**Data**
-=-=-=-=-
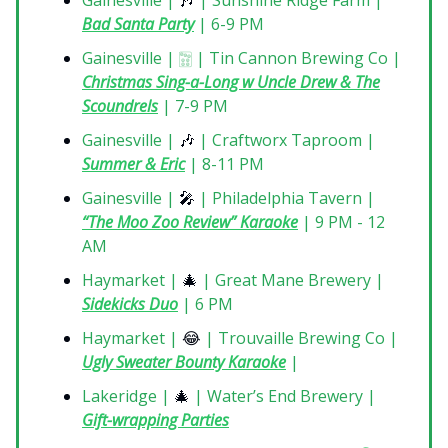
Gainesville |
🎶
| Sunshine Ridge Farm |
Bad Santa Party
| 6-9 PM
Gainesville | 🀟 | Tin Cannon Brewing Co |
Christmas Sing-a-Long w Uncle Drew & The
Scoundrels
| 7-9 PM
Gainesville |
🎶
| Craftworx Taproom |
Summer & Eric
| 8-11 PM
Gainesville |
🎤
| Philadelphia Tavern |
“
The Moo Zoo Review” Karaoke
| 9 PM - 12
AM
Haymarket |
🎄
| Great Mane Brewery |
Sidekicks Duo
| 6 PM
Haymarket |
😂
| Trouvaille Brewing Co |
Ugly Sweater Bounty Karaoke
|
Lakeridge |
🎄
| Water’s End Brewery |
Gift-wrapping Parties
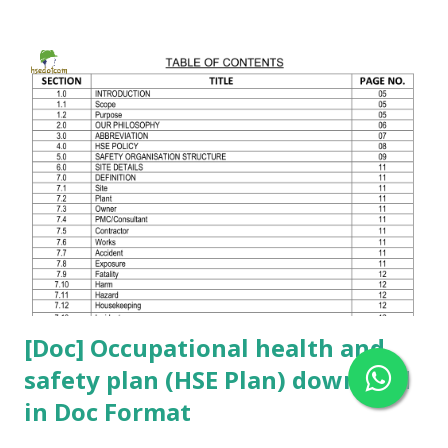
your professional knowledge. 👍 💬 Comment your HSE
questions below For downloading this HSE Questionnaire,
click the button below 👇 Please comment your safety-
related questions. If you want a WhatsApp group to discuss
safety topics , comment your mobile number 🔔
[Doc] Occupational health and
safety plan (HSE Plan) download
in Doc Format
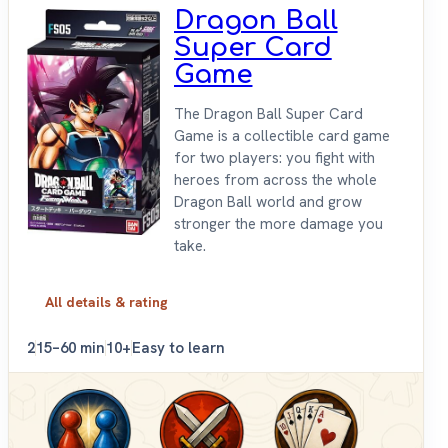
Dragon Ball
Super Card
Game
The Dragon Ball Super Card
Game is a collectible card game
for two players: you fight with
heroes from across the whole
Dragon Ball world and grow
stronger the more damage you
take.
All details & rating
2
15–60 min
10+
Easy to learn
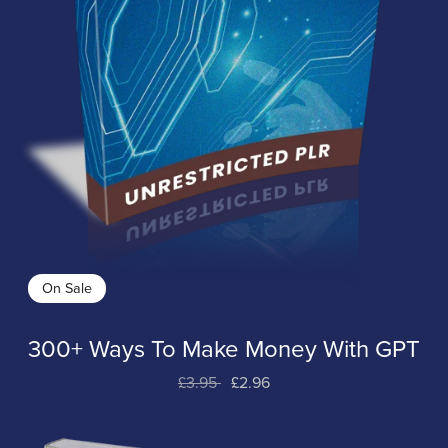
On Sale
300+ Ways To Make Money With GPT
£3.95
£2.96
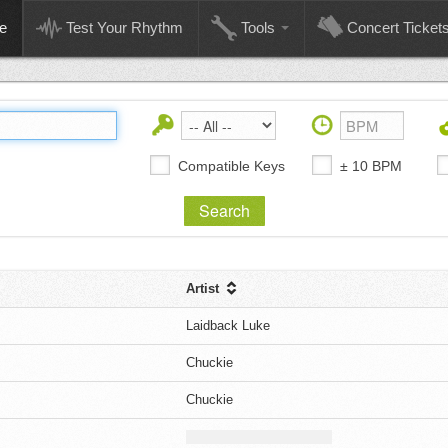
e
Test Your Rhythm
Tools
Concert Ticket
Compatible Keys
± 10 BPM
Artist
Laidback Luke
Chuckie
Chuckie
-=-=-=-=-
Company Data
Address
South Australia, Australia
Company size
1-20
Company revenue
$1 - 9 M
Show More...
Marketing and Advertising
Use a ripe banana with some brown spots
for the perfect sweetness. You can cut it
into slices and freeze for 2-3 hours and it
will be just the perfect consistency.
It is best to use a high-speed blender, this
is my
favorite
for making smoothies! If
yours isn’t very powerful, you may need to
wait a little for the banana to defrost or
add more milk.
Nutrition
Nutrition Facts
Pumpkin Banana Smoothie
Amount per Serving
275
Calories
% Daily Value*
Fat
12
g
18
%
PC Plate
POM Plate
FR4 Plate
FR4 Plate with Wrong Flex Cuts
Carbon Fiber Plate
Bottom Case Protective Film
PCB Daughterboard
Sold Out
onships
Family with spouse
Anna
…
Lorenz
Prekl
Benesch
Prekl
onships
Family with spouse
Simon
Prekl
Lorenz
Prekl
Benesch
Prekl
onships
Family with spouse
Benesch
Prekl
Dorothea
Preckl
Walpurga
-=-=-=-=-
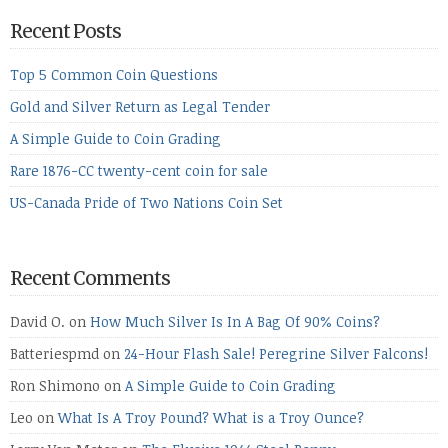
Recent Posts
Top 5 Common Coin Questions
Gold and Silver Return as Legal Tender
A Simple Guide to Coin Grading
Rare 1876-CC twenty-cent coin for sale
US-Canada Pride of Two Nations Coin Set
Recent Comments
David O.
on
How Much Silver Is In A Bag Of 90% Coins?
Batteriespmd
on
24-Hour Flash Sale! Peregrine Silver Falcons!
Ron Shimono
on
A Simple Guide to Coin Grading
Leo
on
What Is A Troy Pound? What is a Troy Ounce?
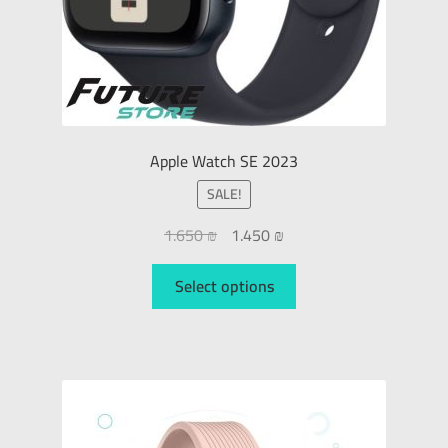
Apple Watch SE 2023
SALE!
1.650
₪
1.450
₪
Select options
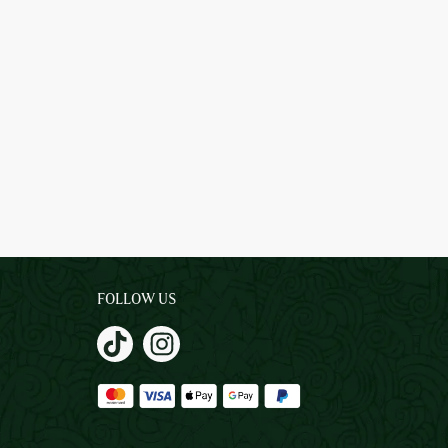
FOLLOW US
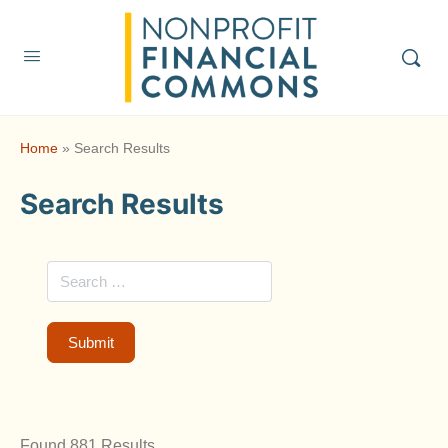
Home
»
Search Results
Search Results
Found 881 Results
-=-=-=-=-
**Job**
Copy out each line of the material above that contains the word "this". Case counts.

**Response**
questions below For downloading this HSE Questionnaire,
It is best to use a high-speed blender, this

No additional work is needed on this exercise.